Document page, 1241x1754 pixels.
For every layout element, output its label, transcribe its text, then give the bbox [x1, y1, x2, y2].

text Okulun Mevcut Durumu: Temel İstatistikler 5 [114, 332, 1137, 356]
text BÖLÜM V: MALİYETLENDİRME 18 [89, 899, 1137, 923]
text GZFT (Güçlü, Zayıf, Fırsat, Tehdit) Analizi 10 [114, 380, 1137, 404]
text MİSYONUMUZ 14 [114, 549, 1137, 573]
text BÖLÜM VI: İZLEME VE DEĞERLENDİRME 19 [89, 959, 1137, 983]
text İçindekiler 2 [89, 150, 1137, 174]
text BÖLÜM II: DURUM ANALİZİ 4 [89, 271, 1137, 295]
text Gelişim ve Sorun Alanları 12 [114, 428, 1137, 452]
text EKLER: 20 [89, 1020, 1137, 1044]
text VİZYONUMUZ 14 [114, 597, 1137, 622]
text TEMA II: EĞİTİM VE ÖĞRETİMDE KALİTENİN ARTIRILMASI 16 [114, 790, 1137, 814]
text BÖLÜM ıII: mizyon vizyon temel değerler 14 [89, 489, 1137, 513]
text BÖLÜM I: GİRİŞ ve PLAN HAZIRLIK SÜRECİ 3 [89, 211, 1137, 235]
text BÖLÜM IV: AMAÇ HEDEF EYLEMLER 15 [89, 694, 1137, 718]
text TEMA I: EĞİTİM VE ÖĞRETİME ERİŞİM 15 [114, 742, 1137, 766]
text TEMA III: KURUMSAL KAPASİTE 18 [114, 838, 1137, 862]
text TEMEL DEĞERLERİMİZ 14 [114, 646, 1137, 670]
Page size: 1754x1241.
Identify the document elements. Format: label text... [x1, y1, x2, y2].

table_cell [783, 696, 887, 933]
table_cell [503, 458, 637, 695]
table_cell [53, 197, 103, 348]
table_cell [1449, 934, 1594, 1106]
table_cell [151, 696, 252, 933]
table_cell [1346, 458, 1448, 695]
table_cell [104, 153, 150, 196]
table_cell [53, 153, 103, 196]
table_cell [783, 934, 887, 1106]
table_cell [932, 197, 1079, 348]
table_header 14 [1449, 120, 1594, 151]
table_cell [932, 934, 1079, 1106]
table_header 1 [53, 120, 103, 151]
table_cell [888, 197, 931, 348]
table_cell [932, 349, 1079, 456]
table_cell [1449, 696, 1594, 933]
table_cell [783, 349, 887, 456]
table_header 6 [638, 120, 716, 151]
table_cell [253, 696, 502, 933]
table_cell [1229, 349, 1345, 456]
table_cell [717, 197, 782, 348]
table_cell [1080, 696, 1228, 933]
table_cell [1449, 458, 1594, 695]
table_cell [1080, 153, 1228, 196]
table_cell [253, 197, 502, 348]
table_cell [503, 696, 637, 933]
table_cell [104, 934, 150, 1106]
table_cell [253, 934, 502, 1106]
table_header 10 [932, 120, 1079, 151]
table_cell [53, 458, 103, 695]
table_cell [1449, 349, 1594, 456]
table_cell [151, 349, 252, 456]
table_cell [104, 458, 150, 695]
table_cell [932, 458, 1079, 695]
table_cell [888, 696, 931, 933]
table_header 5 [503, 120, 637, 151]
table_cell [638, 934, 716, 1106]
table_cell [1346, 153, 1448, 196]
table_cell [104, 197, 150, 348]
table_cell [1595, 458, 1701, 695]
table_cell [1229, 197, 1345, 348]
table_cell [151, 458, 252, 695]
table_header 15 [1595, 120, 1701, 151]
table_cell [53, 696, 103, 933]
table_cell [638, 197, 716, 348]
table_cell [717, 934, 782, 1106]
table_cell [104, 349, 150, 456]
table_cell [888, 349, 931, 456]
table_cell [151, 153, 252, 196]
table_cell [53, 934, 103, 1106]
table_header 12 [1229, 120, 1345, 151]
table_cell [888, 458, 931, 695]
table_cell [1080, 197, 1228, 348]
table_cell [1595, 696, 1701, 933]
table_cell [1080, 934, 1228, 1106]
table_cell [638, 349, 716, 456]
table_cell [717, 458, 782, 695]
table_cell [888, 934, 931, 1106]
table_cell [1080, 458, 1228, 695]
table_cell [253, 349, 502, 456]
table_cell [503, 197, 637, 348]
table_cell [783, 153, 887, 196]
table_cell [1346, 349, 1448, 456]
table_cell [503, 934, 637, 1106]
========================================================================
HOW TO COMPLETE THIS TASK: Write out only the lines that run from the line containing "table_cell [638, 349, 716, 456]" through the line containing "table_cell [783, 153, 887, 196]", both included, exactly as they appear above.

RESULT OF THE EXERCISE:
table_cell [638, 349, 716, 456]
table_cell [717, 458, 782, 695]
table_cell [888, 934, 931, 1106]
table_cell [1080, 458, 1228, 695]
table_cell [253, 349, 502, 456]
table_cell [503, 197, 637, 348]
table_cell [783, 153, 887, 196]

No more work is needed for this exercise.